By estimating that Google had 3.5 trillion searches a year in early 2023 based on Microsoft's disclosure that it had 10 billion searches a day around that time, the analysts found that OpenAI isn't hurting the search giant just yet. Google first said it was handling "trillions" of searches a year in 2016.

"While this could still play out in the future, the opposite appears to be true over the past two years," the Barclays analysts wrote, referring to ChatGPT's perceived threat to Google's business.

It's unclear how this increase is spread across Google's various Search products. The company has built new AI Search tools such as Lens, which lets users point their phone at something and have Google scan it for relevant information; and Circle to Search, a newer tool that lets users search for information on their phone without leaving their current app.

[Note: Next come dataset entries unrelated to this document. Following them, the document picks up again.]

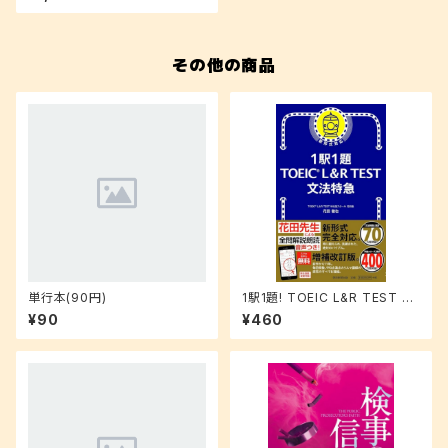
その他の商品
単行本(90円)
1駅1題! TOEIC L&R TEST 文
法特急
¥90
¥460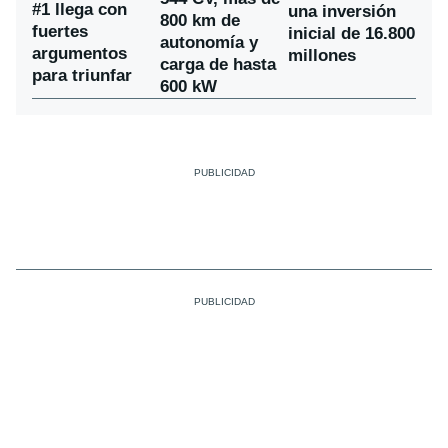
#1 llega con
una inversión
800 km de
fuertes
inicial de 16.800
autonomía y
argumentos
millones
carga de hasta
para triunfar
600 kW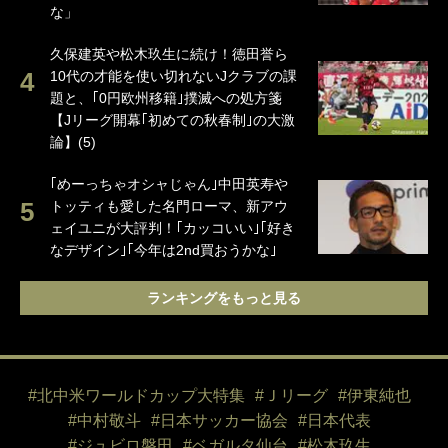
な」
久保建英や松木玖生に続け！徳田誉ら
10代の才能を使い切れないJクラブの課
題と、｢0円欧州移籍｣撲滅への処方箋
【Jリーグ開幕｢初めての秋春制｣の大激
論】(5)
｢めーっちゃオシャじゃん｣中田英寿や
トッティも愛した名門ローマ、新アウ
ェイユニが大評判！｢カッコいい｣｢好き
なデザイン｣｢今年は2nd買おうかな｣
ランキングをもっと見る
#北中米ワールドカップ大特集
#Ｊリーグ
#伊東純也
#中村敬斗
#日本サッカー協会
#日本代表
#ジュビロ磐田
#ベガルタ仙台
#松木玖生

Then there's AI Overviews, the biggest disruptor to Google's classic page of 10 blue links. These provide direct answers to queries right at the top of the search page. Their prevalence has ebbed and flowed, in part thanks to some unfortunate snafus (glue pizza, anyone?) that led to Google scaling back AI Overviews last year.

Jim Yu, CEO of the SEO firm BrightEdge, told BI last week that he has seen more user-generated content appear in Search AI Overviews in recent weeks. This suggests that Google is becoming more confident again in pulling from sources such as Reddit.

The arrival of AI agents may shake things up. Barclays analysts wrote, "most of the behavior on products like ChatGPT are non-commercial in intent," though AI agents have the potential to change that. Google is building its own agents, of course. As these get adopted broadly, they could completely change the web as we know it.